According to the U.S. Department of Health and Human Services’ Physical Activity Guidelines for Americans, adults ages 18 to 64 should do muscle-strengthening activities at least twice each week, whether they’re training for a triathlon or not. (The guidelines are the same for those over 64 if “their abilities and conditions will allow.”)

Wilson agrees with that recommendation. “Strength training for triathletes over 50 is essential, [thanks to] bone loss and muscular atrophy due to declining estrogen and testosterone levels,” he notes.

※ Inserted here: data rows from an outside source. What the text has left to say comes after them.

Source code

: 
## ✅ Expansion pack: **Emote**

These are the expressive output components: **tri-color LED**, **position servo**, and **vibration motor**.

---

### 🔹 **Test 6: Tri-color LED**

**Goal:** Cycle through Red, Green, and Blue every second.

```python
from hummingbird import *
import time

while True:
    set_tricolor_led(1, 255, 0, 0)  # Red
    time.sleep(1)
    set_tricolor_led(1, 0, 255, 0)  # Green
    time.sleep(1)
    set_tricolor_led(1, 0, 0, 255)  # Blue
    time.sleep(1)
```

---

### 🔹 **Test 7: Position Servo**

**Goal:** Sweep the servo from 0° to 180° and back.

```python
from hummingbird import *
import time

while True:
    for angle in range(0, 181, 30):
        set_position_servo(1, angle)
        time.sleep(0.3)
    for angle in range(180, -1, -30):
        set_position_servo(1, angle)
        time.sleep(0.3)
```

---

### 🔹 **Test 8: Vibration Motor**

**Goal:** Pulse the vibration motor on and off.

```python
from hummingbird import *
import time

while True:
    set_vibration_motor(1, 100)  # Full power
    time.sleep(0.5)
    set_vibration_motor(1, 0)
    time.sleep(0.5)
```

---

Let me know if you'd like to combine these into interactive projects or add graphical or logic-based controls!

To build strength, he recommends twice-a-week sessions with low reps and weights that get progressively heavier. “If you get to the point where you can’t lift a certain weight, stop,” he says.

Recovery Time

Every good training routine should include time to rest and repair. “Senior athletes can be prone to training too hard and/or too often without providing adequate recovery in between sessions,” according to the authors of a January 2016 study in ​Topics in Geriatric Rehabilitation. “​The time needed for recovery increases with age, so taking enough time between intense workouts is essential.”

One way to achieve this is to do leg-focused workouts (running and biking) and arm-focused workouts (swimming) on alternate days. Warm up before your exercises, stretch afterward and factor in one or two rest days each week.

And always pay attention to what your body is telling you. “If you’re feeling really achy on a day when you’re scheduled to work out, take the day off,” Chester says.